> **TASK PROMPT**:
Answer these questions from the article on Ford engine hop-up equipment:
(a) For how many years does the article say special speed equipment and modification procedures have been the lifeblood of the hot rod sport?
(b) What total bore should the 312 block be limited to?
(c) How much piston skirt clearance does the article allow for competition?

> **SUPPLIED PASSAGE**:

▽

By Roger Huntington*

There will always be thousands of car enthusiasts who are never satisfied with the standard performance you can buy at the showroom. Even when some of the factories are building out-and-out hot rods -- (which they definitely are these days) -- they're still not satisfied. They insist on the right to engineer their own "customized" performance with special speed equipment and modification procedures that have been the lifeblood of the hot rod sport for 25 years. These fellows are hopeless hop-up bugs. Sometimes they can't do any better than factory engineers. I've seen many instances where a modified Super/Stock engine didn't go any better than a well-tuned stock Super/Stock! But no matter. The hop-up enthusiast is having a ball -- and there's always the very good chance that he'll strike on just the right combination that will make a world-beater. The specialist still has every advantage over the mass-producer.

The purpose of this (article) is to bring you up to date on available special performance equipment for late Ford Motor Company engines, with some hints on the application of this equipment and other special procedures to get your best performance compromise. (And engine modification is always a compromise). I think it would be best if we considered each basic engine model separately, as they all have special problems that don't apply to the others. These basic engines (include) the '54-'57 Ford-Mercury-Thunderbird Y-V8 -- which is still used as a standard V8 in 292-cubic inch form. Here's a run-down ...

'54-'57 FORD-MERC: This engine lacks the cubic inch potential of some of our later designs (maximum stock displacement was 312 inches), but it has plenty of hop-up potential within its size class. The basic engine was available in stock displacements of 239, 256, 292 and 312 cu. in. All these blocks will take an overbore up to 1/8 except the 312, which should be limited to 3 7/8 total bore (.075" overbore). The 272 and 292 blocks will take a stroke increase of .340", but the 312 should be held to 1/4" total stroke increase (to 3.690" total). It is suggested that the beefier 312 rods be used in all stroked engines. The maximum recommended bore and stroke on the 312 block (3 7/8 x 3.69") would give 348 cubic inches. That's the potential.

If you want to increase stroke the best practice is to buy a complete "stroker" kit, which includes oversize pistons (in any desired bore), rings, pins, rods, the stroked crank, bearings -- and the whole assembly is dynamically balanced to a gnat's whisker. This is the only way to go on this. Several big companies (like Crankshaft Co.) can supply. If you just want to increase the bore there are any number of California outfits that specialize in pistons for all engines. Names would include Jahns, JE, Venolia, Forgedtrue, Grant, Thompson, etc. These special pistons are available in any desired bore size, sized to any desired clearance, with crown height for any desired stroke -- and you can order them with special rraised domes to give any desired compression ratio. You can't go wrong. This is a good way to increase displacement and compression with one blow.

No other precautions seem necessary in the lower end. Stock copper-lead bearing shells are strong. Stock oil pressure and capacity are adequate. Bearing clearances could be increased to .002-.003" for a freer engine if you wish. Rebalancing the lower end, especially when you change pistons that may have a slightly different weight, is always a good idea. Piston skirt clearance should be .003-.007" for the street, but can go to .012 for competition.

△

> **DATA EXTRACT**:
▽

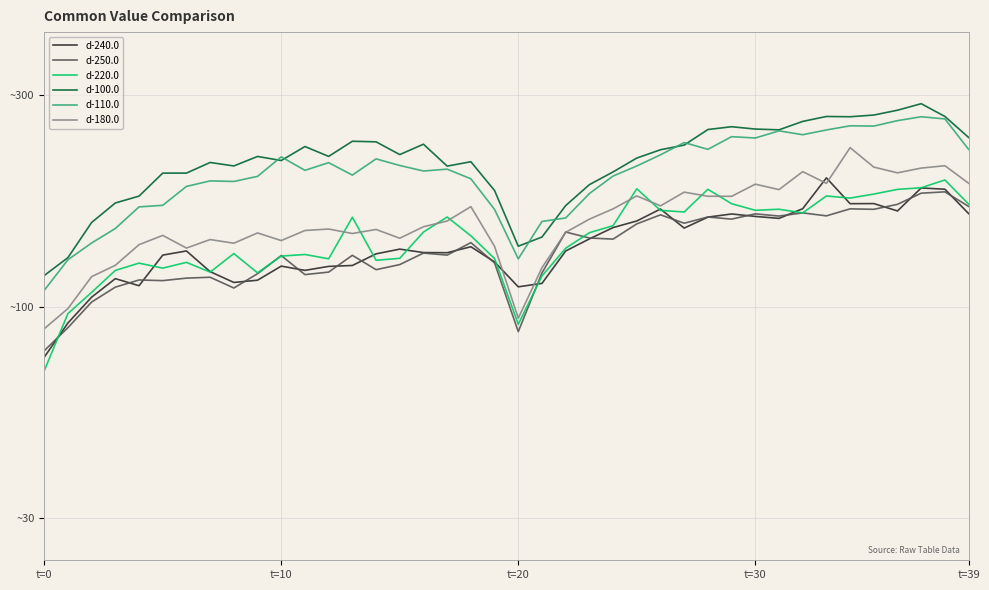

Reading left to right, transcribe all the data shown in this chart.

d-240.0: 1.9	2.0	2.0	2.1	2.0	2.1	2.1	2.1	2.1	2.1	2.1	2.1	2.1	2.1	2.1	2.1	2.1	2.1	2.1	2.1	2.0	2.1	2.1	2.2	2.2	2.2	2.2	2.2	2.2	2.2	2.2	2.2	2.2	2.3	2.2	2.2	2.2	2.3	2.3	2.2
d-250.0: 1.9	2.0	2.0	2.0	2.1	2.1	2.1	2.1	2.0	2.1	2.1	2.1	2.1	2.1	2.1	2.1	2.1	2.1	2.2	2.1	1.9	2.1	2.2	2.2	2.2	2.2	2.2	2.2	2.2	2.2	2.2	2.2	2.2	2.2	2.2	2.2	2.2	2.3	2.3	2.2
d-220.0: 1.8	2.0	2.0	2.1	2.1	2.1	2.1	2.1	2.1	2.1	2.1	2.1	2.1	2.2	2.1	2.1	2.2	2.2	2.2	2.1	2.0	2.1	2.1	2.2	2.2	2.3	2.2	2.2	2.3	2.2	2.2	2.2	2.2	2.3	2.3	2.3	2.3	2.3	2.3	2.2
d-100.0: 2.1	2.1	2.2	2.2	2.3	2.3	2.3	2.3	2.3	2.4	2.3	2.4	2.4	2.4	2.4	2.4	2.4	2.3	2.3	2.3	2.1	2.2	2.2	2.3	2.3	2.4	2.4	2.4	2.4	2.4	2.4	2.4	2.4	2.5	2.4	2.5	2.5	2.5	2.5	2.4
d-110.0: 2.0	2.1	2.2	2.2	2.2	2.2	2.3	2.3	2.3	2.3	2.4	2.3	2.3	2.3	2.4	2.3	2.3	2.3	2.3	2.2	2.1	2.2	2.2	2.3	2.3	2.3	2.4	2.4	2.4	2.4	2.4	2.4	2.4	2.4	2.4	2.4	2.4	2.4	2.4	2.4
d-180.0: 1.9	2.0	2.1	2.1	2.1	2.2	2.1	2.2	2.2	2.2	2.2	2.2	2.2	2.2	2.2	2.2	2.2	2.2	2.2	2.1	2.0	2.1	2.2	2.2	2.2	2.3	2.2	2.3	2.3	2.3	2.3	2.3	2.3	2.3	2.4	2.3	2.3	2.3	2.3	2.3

△
▽

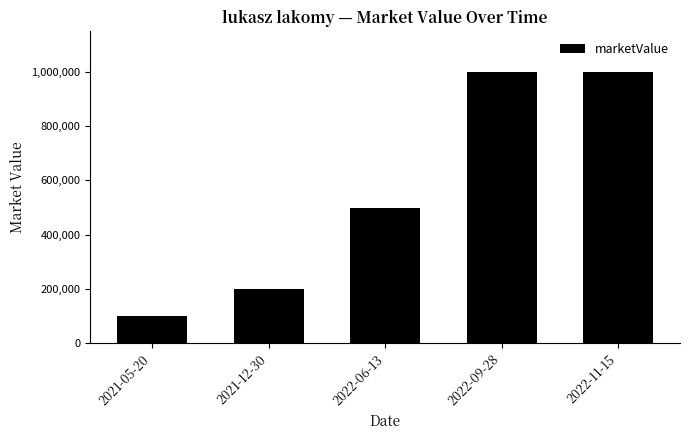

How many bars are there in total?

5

△

> **THE ANSWER**:
(a) 25 years.
(b) 3 7/8 total bore, a .075" overbore.
(c) Up to .012".